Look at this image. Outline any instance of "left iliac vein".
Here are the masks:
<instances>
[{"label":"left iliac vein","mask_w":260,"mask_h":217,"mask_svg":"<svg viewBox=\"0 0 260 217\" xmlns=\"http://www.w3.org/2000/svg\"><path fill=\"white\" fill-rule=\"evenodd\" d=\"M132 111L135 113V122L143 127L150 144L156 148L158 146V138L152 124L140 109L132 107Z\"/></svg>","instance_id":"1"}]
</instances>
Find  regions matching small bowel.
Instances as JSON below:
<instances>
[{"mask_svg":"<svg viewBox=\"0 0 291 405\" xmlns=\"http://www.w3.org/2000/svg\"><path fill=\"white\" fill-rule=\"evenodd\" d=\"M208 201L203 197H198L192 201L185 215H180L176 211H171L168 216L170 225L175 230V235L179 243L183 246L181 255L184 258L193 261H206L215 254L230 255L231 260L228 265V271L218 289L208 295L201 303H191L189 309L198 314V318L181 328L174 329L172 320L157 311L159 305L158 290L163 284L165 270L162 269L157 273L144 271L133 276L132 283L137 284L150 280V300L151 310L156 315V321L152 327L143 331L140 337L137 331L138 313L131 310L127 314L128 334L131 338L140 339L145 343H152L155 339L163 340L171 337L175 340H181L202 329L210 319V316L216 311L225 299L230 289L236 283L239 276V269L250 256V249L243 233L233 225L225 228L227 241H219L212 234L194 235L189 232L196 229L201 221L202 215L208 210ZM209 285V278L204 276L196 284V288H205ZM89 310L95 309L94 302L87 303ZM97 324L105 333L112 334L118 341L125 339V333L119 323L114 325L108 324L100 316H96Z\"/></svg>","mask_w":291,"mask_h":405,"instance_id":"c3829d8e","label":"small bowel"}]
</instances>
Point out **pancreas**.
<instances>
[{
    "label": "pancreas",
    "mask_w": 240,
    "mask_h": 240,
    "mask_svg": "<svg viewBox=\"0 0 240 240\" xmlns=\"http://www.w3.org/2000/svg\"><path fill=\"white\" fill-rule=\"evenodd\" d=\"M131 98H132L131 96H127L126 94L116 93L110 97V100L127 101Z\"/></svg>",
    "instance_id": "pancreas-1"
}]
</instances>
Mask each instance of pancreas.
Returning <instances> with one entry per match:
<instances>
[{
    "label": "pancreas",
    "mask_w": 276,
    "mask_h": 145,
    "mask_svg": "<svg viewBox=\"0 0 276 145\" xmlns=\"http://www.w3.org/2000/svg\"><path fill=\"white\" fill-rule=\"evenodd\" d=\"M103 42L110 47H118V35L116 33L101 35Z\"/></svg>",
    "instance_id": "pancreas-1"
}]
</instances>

==============================

* Task objective
Convert everything from the start of the material down to the line containing "Mask each instance of pancreas." into a numbered list, omitting any blank lines.

* Result
1. Look at this image. Outline any instance of "left iliac vein".
2. Here are the masks:
3. <instances>
4. [{"label":"left iliac vein","mask_w":260,"mask_h":217,"mask_svg":"<svg viewBox=\"0 0 260 217\" xmlns=\"http://www.w3.org/2000/svg\"><path fill=\"white\" fill-rule=\"evenodd\" d=\"M132 111L135 113V122L143 127L150 144L156 148L158 146V138L152 124L140 109L132 107Z\"/></svg>","instance_id":"1"}]
5. </instances>
6. Find  regions matching small bowel.
7. Instances as JSON below:
8. <instances>
9. [{"mask_svg":"<svg viewBox=\"0 0 291 405\" xmlns=\"http://www.w3.org/2000/svg\"><path fill=\"white\" fill-rule=\"evenodd\" d=\"M208 201L203 197H198L192 201L185 215H180L176 211H171L168 216L170 225L175 230V235L179 243L183 246L181 255L184 258L193 261H206L215 254L230 255L231 260L228 265V271L218 289L208 295L201 303H191L189 309L198 314V318L181 328L174 329L172 320L157 311L159 305L158 290L163 284L165 270L162 269L157 273L144 271L133 276L132 283L137 284L150 280V300L151 310L156 315V321L152 327L143 331L140 337L137 331L138 313L131 310L127 314L128 334L131 338L140 339L145 343H152L155 339L163 340L171 337L175 340H181L202 329L210 319V316L216 311L225 299L230 289L236 283L239 276V269L250 256V249L243 233L233 225L225 228L227 241H219L212 234L194 235L189 232L196 229L201 221L202 215L208 210ZM209 285V278L204 276L196 284V288H205ZM89 310L95 309L94 302L87 303ZM97 324L105 333L112 334L118 341L125 339V333L119 323L114 325L108 324L100 316H96Z\"/></svg>","mask_w":291,"mask_h":405,"instance_id":"c3829d8e","label":"small bowel"}]
10. </instances>
11. Point out **pancreas**.
12. <instances>
13. [{
14.     "label": "pancreas",
15.     "mask_w": 240,
16.     "mask_h": 240,
17.     "mask_svg": "<svg viewBox=\"0 0 240 240\" xmlns=\"http://www.w3.org/2000/svg\"><path fill=\"white\" fill-rule=\"evenodd\" d=\"M131 98H132L131 96H127L126 94L116 93L110 97V100L127 101Z\"/></svg>",
18.     "instance_id": "pancreas-1"
19. }]
20. </instances>
21. Mask each instance of pancreas.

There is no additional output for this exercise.